DSpar: An Embarrassingly Simple Strategy for Efficient GNN Training and Inference via Degree-Based Sparsification

Abstract

Running Graph Neural Networks (GNNs) on large graphs suffers from notoriously inefficiency. This is attributed to the sparse graph-based operations, which is hard to be accelerated by community hardware, e.g., GPUs and CPUs. One potential solution is to ``sketch'' the original graph by removing unimportant edges, then both the training and inference process are executed on the sparsified graph with improved efficiency. Traditional graph sparsification work calculates the edge importance score, i.e., effective resistance, from graph topology with theoretical guarantee.

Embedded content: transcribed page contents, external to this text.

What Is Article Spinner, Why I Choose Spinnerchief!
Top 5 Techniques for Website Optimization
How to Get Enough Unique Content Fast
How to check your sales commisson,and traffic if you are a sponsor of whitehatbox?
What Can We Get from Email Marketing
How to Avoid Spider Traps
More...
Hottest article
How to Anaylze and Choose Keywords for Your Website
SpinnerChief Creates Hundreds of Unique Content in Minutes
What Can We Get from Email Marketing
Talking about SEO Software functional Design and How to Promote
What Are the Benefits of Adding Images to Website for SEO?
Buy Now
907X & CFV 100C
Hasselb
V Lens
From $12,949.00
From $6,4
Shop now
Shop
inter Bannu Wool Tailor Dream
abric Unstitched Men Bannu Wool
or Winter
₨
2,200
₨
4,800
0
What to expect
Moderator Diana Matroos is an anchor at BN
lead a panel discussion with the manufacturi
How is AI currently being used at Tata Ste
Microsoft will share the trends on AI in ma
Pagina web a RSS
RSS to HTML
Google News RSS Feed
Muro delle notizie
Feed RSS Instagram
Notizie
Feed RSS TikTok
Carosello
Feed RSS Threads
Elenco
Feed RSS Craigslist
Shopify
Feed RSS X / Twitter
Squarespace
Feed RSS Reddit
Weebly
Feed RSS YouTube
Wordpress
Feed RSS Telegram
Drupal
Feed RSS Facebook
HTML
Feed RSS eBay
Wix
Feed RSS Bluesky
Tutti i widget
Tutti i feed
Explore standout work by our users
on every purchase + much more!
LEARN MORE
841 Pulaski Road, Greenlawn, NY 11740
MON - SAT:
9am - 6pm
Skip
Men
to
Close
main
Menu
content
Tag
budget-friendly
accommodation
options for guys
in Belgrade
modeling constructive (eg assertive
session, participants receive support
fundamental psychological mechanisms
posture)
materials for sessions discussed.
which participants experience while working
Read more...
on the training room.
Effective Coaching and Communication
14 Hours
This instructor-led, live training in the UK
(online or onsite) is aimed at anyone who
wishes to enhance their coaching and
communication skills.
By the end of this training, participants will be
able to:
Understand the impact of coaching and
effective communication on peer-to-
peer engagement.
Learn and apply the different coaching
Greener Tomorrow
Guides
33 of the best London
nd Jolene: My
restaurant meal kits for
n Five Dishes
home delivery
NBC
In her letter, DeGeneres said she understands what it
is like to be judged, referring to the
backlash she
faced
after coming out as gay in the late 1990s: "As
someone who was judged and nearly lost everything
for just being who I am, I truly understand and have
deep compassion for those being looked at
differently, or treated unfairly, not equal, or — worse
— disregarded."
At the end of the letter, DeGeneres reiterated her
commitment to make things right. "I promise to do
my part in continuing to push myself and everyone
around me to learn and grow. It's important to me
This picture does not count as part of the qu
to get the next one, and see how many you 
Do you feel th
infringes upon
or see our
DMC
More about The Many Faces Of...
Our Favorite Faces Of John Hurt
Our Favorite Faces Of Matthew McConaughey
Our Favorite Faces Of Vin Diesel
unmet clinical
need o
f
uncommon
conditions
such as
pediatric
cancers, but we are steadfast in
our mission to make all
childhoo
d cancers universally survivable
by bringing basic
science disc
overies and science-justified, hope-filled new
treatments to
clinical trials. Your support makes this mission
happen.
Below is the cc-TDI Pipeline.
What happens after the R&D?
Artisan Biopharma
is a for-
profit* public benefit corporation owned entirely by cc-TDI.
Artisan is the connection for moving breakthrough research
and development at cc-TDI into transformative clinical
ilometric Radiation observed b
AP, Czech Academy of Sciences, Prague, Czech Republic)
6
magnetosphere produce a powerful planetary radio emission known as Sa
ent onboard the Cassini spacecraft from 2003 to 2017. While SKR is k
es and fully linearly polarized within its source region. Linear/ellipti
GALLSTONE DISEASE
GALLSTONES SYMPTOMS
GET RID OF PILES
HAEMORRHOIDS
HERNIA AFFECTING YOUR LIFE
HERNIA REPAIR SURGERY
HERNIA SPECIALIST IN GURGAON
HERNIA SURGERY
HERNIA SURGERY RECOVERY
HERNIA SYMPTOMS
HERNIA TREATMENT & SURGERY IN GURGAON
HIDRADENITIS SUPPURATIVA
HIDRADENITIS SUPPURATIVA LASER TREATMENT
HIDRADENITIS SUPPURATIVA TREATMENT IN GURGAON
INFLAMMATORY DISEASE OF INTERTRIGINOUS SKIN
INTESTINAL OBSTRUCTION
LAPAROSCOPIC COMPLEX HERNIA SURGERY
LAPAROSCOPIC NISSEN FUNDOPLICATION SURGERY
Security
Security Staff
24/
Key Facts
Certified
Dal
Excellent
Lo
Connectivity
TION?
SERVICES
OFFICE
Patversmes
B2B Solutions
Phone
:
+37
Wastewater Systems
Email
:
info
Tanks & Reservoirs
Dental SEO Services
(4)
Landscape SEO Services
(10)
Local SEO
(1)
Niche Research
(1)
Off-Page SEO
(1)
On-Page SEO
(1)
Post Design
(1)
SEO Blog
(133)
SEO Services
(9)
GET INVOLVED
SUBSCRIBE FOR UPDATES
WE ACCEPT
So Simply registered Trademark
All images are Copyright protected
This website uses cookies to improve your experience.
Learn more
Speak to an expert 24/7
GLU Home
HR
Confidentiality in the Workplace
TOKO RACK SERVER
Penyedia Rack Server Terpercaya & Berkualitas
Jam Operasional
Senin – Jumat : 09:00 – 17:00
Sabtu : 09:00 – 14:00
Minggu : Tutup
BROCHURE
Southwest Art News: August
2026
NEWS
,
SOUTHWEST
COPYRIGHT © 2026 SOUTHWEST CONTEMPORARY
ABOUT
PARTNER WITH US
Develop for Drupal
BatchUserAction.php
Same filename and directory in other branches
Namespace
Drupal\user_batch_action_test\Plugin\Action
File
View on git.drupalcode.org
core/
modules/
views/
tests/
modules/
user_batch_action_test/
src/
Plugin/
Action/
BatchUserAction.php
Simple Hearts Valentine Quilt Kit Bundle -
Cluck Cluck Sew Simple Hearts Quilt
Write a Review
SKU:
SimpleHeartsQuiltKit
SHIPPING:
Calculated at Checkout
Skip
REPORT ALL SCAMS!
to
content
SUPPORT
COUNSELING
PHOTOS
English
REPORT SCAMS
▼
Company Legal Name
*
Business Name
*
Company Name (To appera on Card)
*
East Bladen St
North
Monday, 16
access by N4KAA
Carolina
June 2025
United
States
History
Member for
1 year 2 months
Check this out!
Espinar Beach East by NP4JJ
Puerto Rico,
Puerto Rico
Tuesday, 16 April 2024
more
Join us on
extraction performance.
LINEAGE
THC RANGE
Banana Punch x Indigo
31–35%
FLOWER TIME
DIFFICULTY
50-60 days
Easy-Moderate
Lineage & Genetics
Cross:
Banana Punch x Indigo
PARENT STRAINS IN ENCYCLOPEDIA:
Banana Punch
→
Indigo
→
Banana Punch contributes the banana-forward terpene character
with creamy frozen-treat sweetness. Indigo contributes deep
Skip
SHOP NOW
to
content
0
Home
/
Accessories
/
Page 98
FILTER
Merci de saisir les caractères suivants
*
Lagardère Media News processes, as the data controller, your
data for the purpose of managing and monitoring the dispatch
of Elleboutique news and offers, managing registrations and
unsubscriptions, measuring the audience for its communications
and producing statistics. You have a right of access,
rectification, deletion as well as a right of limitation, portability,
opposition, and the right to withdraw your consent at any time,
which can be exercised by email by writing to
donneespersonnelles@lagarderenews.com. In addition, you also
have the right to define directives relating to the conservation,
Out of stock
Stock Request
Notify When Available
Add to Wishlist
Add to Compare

However, estimating effective resistance is even more expensive than training GNNs itself. Later, learning-based sparsification methods propose to learn the edge importance from data, but with significant overhead due to the extra learning process. Thus, both of them introduce significant ahead-of-training overhead. In this paper, we experimentally and theoretically prove that effective resistance can be approximated using only the node degree information and achieve similar node presentations on graph with/without sparsification. Based on this finding, we propose DSpar, to sparsify the graph once before training based on only the node degree information with negligible ahead-of-training overhead. In practice, for the training phase, DSpar achieves up to $5.9\times$ faster than baseline with almost no accuracy drop. For the inference phase, DSpar reduces up to $90\%$ latency.